== 引文

多目标非支配排序遗传算法-NSGA-II（二)

Posted 2022-06-09 流浪若相惜

tags:

篇首语：本文由小常识网(cha138.com)小编为大家整理，主要介绍了多目标非支配排序遗传算法-NSGA-II（二)相关的知识，希望对你有一定的参考价值。

序

在（一）中我介绍了GA、NSGA以及NSGA-II算法以及他们之间的关系，据完成（一）已经差不多10个月了，当初的愿望实现了吗，事到如今只好祭奠吗？任岁月风干了…，心中不由一首老男孩送给自己。面临毕业，最后一块还没有搞完，折腾了小半年，我又回来了，回到了最初的起点😂。从头开始，未来虽不可期，但我还是得不卑不亢的继续下去，心灵鸡汤要喝，万一梦想实现了呢，况且无心插柳柳都成荫了，我还是有心地去种树呢🙃。

废话不多说，有关NSGA-II算法的请参考第一篇文章：多目标非支配排序遗传算法-NSGA-II（一）。本文主要是继续上次我们提到的关于决策偏好的算法原理及实现，然后顺便再定个小计划：把NSGA-III搞一下。

====
== 现有数据

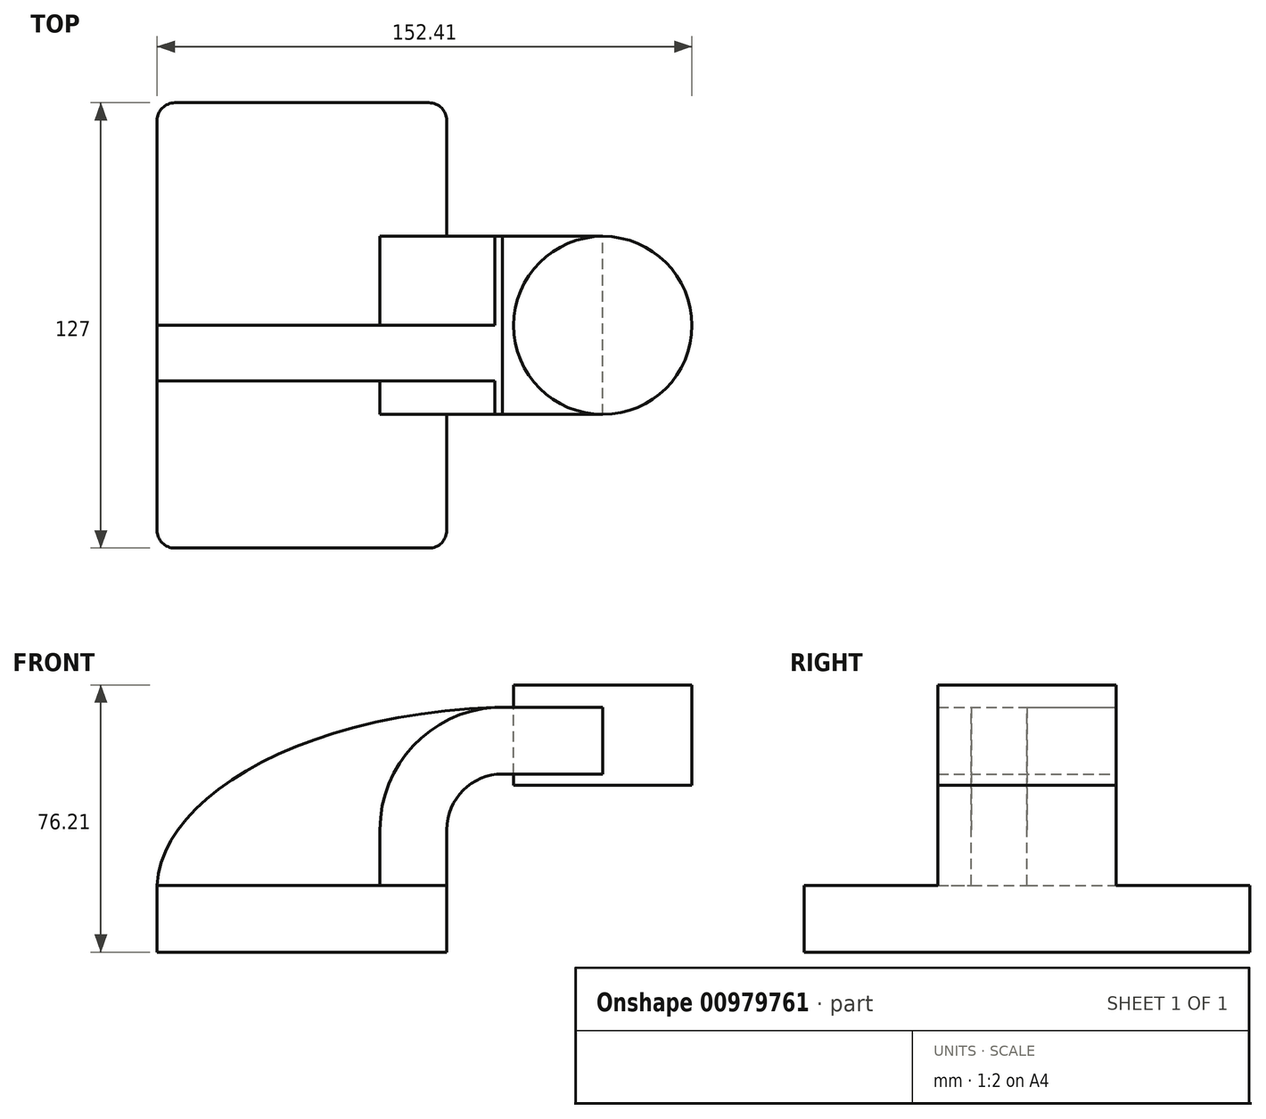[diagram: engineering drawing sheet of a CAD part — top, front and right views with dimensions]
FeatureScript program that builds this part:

====

» **任务要求**
引文中出现了哪些以英文缩写表示的算法名称？请全部列出。 这些数据与引文没有关系。

» **最终结果**
GA、NSGA、NSGA-II、NSGA-III